NetFlow Data Artifacts
In the paper 'Measurement Artifacts in NetFlow Data' we have analyzed the presence and impact of measurement artifacts in NetFlow data from six flow exporters. Several Python scripts have been used to generate data, such that the artifacts (if present at all) would be easily identifiable:
- File:NF Artifacts m1 tcpflags.zip: Measurement script for analyzing TCP FIN/RST flag flow record expiration behavior.
- File:NF Artifacts m2 bytecounters.zip: Measurement script for analyzing invalid byte counters in flow records.
- File:NF Artifacts m3 flowrecordexpiration.zip: Measurement script for analyzing flow record expiration behavior (based on active timeout, idle timeout and TCP flags).

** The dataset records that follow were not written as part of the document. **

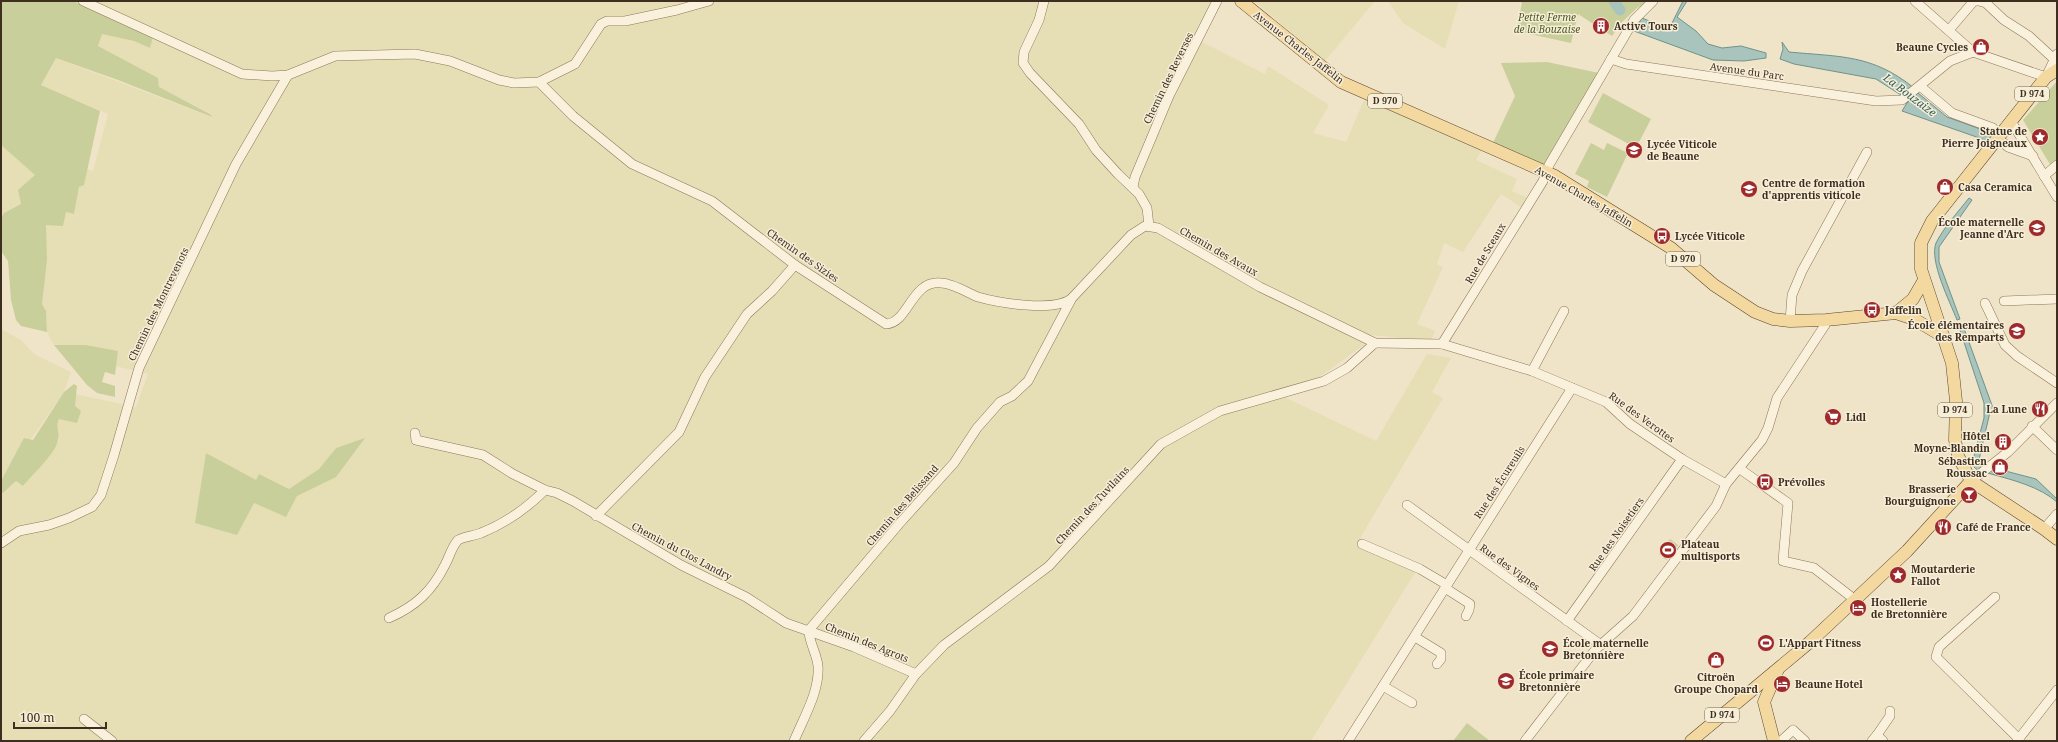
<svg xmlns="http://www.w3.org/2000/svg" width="2058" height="742" viewBox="0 0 2058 742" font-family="'Noto Serif',serif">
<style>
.farmland{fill:#e6deb5;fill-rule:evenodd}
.green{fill:#c9cf9b}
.water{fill:#a9c4bc;stroke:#6f938a}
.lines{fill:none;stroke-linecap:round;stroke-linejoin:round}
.river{stroke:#a9c4bc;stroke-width:11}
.minor-casing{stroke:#8d765c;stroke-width:10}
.major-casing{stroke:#5b4430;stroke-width:13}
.minor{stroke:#faf1dc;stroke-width:9}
.major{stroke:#f3d9a0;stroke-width:12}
.labels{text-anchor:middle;stroke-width:3;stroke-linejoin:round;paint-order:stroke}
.shield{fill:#f7eed8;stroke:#756857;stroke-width:1}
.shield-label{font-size:9px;font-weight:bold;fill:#3d2e20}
.park-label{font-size:10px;font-style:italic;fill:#4d5a26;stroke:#f7eed8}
.poi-label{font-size:10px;font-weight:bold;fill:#3d2e20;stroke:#f7eed8;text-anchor:start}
.street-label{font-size:10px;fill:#3d2e20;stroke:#f7eed8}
.water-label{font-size:11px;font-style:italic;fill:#2f5d5a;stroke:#f7eed8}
</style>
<rect width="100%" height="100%" fill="#f0e4c8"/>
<g class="farmland">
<path d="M73,1H1213L1194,38L1265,74L1268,66L1329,105L1313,133L1346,142L1364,100L1484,146L1476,160L1517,179L1512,191L1528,198L1524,209L1501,194L1463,252L1444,243L1437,264L1443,267L1417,324L1435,331L1431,341L1371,335L1364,345L1318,378L1274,392L1376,441L1427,354L1451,358L1432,392L1443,398L1356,545L1416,571L1311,741H1V492L4,493L16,481L23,486L59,440L56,424L59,418L75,407V394L136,407L148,374L115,366L118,351L86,345H54L47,332L46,311L42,304L46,261V224L66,212L74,214L79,187L84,185L87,169L93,171L108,114L41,85L56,58L211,117L210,113L158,87V78L98,47L101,33L134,41L150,48L153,37ZM364,439L297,496L286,516L254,503L206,453L256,481L259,474L289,489L319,469L336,448Z"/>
<path d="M1254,1H1375L1325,61Z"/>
<path d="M1388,1H1459L1445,49L1403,23Z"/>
<path d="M1,145L35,175L18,190L21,204L4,213L1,218Z"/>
<path d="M1,329L21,340L34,354L71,372L64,392L1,482Z"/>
</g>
<g class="green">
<path d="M1,1H73L153,37L150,48L134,41L102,34L98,46L158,78L159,87L210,114L212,117L118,80L56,58L41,85L100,111L84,185L79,187L74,214L66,212L63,226L46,225L47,260L42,304L46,311L47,332L21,326L16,320L11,300L8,261L1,251V218L4,213L21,204L18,190L35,175L1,145Z"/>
<path d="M1519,1H1649L1637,8L1620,24L1612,36L1578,14L1571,43L1516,31L1522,3Z"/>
<path d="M1547,62L1599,73L1544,168L1492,145L1515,96L1501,63Z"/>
<path d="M2057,81V162L2051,166L2023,120Z"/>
<path d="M1603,93L1651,119L1636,148L1588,122Z"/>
<path d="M1591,143L1604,150L1607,143L1628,153L1607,197L1587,187L1589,181L1575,174Z"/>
<path d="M54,345H86L118,351L115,375L105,372L102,382L115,386V397L97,393L87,385Z"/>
<path d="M74,384L77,386L75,406L81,411L77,423L59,419C55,427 60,432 58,440C56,453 32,475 23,486L16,481L3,493L1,492V481L24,438L33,440L64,392Z"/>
<path d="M365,438L336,477L297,496L286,517L254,503L237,535L195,523L206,453L256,480L259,474L289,489L319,469L336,448Z"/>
<path d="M1670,539L1678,545L1666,560L1659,554Z"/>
<path d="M1467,723L1490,741H1453Z"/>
</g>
<g class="water">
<path d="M1683,1H1687L1677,17L1696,31L1708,44L1722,48L1741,46L1766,53V58L1744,61L1713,60L1634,31L1642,18L1674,31L1670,27Z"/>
<path d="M1782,42L1789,52C1840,57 1872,54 1914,88L1904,97L1876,79L1794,64L1780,59L1783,49Z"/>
<path d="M1918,93L1947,117L1994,134L1988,141L1902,111L1907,103Z"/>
<path d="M1969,198L1972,200L1939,247V262L1960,319L1957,320C1950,302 1929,261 1936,243C1944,227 1958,212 1969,198Z"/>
<path d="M1962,323L1993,408L1990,412L1978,464L1982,468L1992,470L1994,468L2036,479L2057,499V502C2040,487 2013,480 1991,474C1984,472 1978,472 1974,467L1973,460L1984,418V403L1958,324Z"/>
</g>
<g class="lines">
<path class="river" d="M1614,1L1620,10"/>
<g class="minor-casing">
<g id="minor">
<path d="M83,1L242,74L272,76L288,75L335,56L415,54L450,61L499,80L514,83L539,82L575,64L601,24L607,21H625L677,10L709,1"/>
<path d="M1044,1L1039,20L1024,52L1023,63L1030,73L1079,124L1096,150L1118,174L1139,194L1147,208L1149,226"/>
<path d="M1915,1L1973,52L2046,77L2057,54"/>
<path d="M1979,1L1986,3L2004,20L2029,36L2054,59"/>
<path d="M1949,30L1973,2L1977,1"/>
<path d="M1611,59L1626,64L1876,101L1902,100L1950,61L1973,52"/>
<path d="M539,82L573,116L632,164L712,201L795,265L886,324C909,323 911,280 941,283C952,283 968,293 978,297C999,303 1054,312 1071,299"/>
<path d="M1920,86L1952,113L1993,128"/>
<path d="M2011,121L2057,197"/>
<path d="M1998,138L2008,147L2033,156"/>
<path d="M2044,176L2057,165"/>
<path d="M1133,187L1135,177L1169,96L1217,1"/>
<path d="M2004,301L2057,299"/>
<path d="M1985,303L2005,345L2017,356L2057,383"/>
<path d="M1790,321L1792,295L1802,271L1867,152"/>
<path d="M1442,344L1543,181L1549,165L1634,20L1653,1"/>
<path d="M1532,371L1564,311"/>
<path d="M2032,426L2057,450"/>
<path d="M415,433L416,440L483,455L513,474L545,490L557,493L573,501L681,565L746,597L786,623L854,647L916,674"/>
<path d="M1740,469L1788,503L1783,561L1814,568L1854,599"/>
<path d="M1971,481L2008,452L2057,403"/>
<path d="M1407,505L1601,645"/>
<path d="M596,516L679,432L705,377L747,314L772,291L795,265"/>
<path d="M2044,529L2057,514"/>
<path d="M1,543L19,531L49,525L69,518L92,507L101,495L114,455L139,368L236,164L288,75"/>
<path d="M1362,544L1420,569L1447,585"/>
<path d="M1445,588L1470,604L1469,610L1466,616"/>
<path d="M1995,597L1939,647L1936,657L2019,739"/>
<path d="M389,618C416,606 432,591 445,565C450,556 451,548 458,540C465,536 474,536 481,533C506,523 526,509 545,490"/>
<path d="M1567,621L1682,459"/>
<path d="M1415,637L1441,653V659L1437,664"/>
<path d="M1383,686L1412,703"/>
<path d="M84,719L112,741"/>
<path d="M1877,735L1890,716V711"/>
<path d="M794,741C803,719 820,691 818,666C817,654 808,640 809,630L899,524L954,463L977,428L1000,402L1012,396L1028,381L1072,298L1131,235L1145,226L1158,228L1260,287L1375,343L1442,344L1532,371L1606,402L1630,424L1682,459L1726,484"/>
<path d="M864,741L890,711L916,674L944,645L1049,566L1161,444L1220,411L1324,381L1347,368L1375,343"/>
<path d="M1348,741L1572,388"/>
<path d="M1525,741L1596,649L1633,616L1716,506L1726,484L1762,440L1768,428L1777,398L1825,325L1826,320"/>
<path d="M1781,741L1793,730L1805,741"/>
<path d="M1872,741L1877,735L1883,741"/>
<path d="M2017,741L2057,690"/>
</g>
</g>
<g class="major-casing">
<g id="major">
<path d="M1241,1L1341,82L1555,176L1671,248L1714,285L1755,312L1773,319L1790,321L1826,320L1896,313L1914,319L1944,337"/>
<path d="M2057,70L2046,77L1932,221L1921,243V269L1952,363L1956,401L1955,440L1958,456L1971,481L2044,529L2057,539"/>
<path d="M1896,313L1913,299L1924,280"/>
<path d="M1691,741L1810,642L1907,551L1971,481"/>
<path d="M1774,741L1764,702L1777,672"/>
</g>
</g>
<use href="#minor" class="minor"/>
<use href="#major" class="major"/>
</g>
<defs>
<g id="building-disc" transform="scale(0.9)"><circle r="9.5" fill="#9e2a2b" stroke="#f7eed8"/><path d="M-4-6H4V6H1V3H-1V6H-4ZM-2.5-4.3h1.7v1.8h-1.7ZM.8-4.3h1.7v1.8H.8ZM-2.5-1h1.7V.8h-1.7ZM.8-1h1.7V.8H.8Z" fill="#fff"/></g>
<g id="shop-disc" transform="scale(0.9)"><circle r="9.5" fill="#9e2a2b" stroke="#f7eed8"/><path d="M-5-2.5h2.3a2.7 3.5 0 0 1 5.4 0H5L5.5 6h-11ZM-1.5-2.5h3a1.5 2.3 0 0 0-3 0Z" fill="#fff"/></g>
<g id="sight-disc" transform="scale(0.9)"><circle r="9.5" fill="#9e2a2b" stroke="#f7eed8"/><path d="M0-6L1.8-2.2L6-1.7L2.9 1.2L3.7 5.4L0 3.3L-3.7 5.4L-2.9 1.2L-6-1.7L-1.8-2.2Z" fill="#fff"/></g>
<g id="school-disc" transform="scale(0.9)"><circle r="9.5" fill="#9e2a2b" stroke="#f7eed8"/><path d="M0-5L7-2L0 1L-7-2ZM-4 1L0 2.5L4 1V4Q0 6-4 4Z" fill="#fff"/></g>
<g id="university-disc" transform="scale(0.9)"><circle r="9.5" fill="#9e2a2b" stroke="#f7eed8"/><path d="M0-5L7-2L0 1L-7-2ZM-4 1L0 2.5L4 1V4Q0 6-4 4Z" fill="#fff"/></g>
<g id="bus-disc" transform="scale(0.9)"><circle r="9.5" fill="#9e2a2b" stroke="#f7eed8"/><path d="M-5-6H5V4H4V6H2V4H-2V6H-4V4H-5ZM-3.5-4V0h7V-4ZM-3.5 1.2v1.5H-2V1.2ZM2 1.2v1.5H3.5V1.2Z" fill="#fff"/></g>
<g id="restaurant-disc" transform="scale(0.9)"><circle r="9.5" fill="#9e2a2b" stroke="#f7eed8"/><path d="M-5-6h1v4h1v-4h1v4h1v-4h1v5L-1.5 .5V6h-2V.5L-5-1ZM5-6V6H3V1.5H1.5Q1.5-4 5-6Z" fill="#fff"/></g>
<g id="supermarket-disc" transform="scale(0.9)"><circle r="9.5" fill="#9e2a2b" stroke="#f7eed8"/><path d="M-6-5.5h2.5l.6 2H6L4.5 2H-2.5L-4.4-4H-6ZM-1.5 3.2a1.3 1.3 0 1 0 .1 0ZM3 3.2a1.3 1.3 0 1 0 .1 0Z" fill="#fff"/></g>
<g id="bar-disc" transform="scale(0.9)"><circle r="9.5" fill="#9e2a2b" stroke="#f7eed8"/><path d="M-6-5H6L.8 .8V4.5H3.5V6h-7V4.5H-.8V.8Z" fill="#fff"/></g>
<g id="stadium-disc" transform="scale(0.9)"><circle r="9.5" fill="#9e2a2b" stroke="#f7eed8"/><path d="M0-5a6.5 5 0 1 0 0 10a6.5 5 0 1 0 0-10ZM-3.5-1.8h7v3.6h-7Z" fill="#fff"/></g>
<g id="hotel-disc" transform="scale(0.9)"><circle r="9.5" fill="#9e2a2b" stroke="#f7eed8"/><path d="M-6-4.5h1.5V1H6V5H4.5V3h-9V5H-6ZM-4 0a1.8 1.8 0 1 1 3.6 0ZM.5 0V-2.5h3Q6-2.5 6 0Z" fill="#fff"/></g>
</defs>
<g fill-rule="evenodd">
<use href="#building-disc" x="1601" y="26"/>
<use href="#shop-disc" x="1981" y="47"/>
<use href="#sight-disc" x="2040" y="137"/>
<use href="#school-disc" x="1634" y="150"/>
<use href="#shop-disc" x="1945" y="187"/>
<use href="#university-disc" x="1749" y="189"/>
<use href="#school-disc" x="2037" y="228"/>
<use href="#bus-disc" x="1662" y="236"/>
<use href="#bus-disc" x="1872" y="310"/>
<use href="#school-disc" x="2017" y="331"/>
<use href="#restaurant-disc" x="2040" y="409"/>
<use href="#supermarket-disc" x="1833" y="417"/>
<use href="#building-disc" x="2003" y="442"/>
<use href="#shop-disc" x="2000" y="467"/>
<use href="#bus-disc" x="1765" y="482"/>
<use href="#bar-disc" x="1969" y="495"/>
<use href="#restaurant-disc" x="1943" y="527"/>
<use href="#stadium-disc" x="1668" y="550"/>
<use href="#sight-disc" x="1898" y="575"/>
<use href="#hotel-disc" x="1858" y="608"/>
<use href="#stadium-disc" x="1766" y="643"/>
<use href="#school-disc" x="1550" y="649"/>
<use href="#shop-disc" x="1716" y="660"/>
<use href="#school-disc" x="1506" y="681"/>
<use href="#hotel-disc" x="1782" y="684"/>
</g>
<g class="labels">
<g class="shield">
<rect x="2015" y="87" width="34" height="14" rx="3"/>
<rect x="1368" y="94" width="34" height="14" rx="3"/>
<rect x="1666" y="252" width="34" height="14" rx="3"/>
<rect x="1938" y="403" width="34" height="14" rx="3"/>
<rect x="1705" y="708" width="34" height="14" rx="3"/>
</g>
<g class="shield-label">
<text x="2032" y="97">D 974</text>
<text x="1385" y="104">D 970</text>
<text x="1683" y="262">D 970</text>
<text x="1955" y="413">D 974</text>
<text x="1722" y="718">D 974</text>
</g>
<g class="park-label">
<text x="1547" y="21">Petite Ferme<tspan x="1547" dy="12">de la Bouzaise</tspan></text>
</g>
<g class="poi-label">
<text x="1614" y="30">Active Tours</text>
<text x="1968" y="51" text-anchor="end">Beaune Cycles</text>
<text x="2027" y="135" text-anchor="end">Statue de<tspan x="2027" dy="12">Pierre Joigneaux</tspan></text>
<text x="1647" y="148">Lycée Viticole<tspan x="1647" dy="12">de Beaune</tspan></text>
<text x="1762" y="187">Centre de formation<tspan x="1762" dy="12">d'apprentis viticole</tspan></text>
<text x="1958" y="191">Casa Ceramica</text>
<text x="2024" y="226" text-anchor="end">École maternelle<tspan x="2024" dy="12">Jeanne d'Arc</tspan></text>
<text x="1675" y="240">Lycée Viticole</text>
<text x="1885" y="314">Jaffelin</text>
<text x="2004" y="329" text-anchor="end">École élémentaires<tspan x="2004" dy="12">des Remparts</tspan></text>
<text x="2027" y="413" text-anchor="end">La Lune</text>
<text x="1846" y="421">Lidl</text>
<text x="1990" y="440" text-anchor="end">Hôtel<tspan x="1990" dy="12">Moyne-Blandin</tspan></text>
<text x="1987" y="465" text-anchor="end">Sébastien<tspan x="1987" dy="12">Roussac</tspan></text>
<text x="1778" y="486">Prévolles</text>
<text x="1956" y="493" text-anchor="end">Brasserie<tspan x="1956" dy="12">Bourguignone</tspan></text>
<text x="1956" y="531">Café de France</text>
<text x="1681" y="548">Plateau<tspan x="1681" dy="12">multisports</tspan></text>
<text x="1911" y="573">Moutarderie<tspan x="1911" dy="12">Fallot</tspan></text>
<text x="1871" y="606">Hostellerie<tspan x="1871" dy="12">de Bretonnière</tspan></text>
<text x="1563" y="647">École maternelle<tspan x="1563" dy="12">Bretonnière</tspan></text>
<text x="1779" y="647">L'Appart Fitness</text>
<text x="1519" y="679">École primaire<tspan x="1519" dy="12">Bretonnière</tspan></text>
<text x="1716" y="681" text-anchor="middle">Citroën<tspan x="1716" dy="12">Groupe Chopard</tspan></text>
<text x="1795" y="688">Beaune Hotel</text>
</g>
<g class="street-label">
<text transform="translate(1299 47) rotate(38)" y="4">Avenue Charles Jaffelin</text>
<text transform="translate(1747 71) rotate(8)" y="4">Avenue du Parc</text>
<text transform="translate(1168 78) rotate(-64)" y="4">Chemin des Reverses</text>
<text transform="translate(1584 196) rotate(30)" y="4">Avenue Charles Jaffelin</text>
<text transform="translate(1219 251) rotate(30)" y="4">Chemin des Avaux</text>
<text transform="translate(1485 253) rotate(-59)" y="4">Rue de Sceaux</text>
<text transform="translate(803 255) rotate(35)" y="4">Chemin des Sizies</text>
<text transform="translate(158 304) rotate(-64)" y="4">Chemin des Montrevenots</text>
<text transform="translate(1642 417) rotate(36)" y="4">Rue des Verottes</text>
<text transform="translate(1499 482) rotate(-57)" y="4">Rue des Écureuils</text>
<text transform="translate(902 505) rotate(-49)" y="4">Chemin des Belissand</text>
<text transform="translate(1092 505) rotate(-47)" y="4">Chemin des Tuvilains</text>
<text transform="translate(1616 534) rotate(-55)" y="4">Rue des Noisetiers</text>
<text transform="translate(682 551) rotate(28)" y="4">Chemin du Clos Landry</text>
<text transform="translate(1510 567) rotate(36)" y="4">Rue des Vignes</text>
<text transform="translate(867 642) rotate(22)" y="4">Chemin des Agrots</text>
</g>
<g class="water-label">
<text transform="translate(1910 95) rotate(37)" y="4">La Bouzaize</text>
</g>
</g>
<rect width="2058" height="742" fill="none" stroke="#3d2e20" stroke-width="4"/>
<path d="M14 722v6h92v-6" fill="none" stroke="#3d2e20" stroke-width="2"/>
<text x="20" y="722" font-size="12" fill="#3d2e20" stroke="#f7eed8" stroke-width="3" paint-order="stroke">100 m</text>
</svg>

All scripts rely on the Python-library Scapy.
Reference to the paper:
Rick Hofstede, Idilio Drago, Anna Sperotto, Ramin Sadre, Aiko Pras. In: Proceedings of the Passive and Active Measurement conference (PAM 2013), 18-20 May 2013, Hong Kong, China (to appear)
Abstract of the paper:
Flows provide an aggregated view of network traffic by grouping streams of packets. The resulting scalability gain usually excuses the coarser data granularity, as long as the flow data reflects the actual network traffic faithfully. However, it is known that the flow export process may introduce artifacts in the exported data. This paper extends the set of known artifacts by explaining which implementation decisions are causing them. In addition, we verify the artifacts' presence in data from a set of widely-used devices. Our results show that the revealed artifacts are widely spread among different devices from various vendors. We believe that these results provide researchers and operators with important insights for developing robust analysis applications.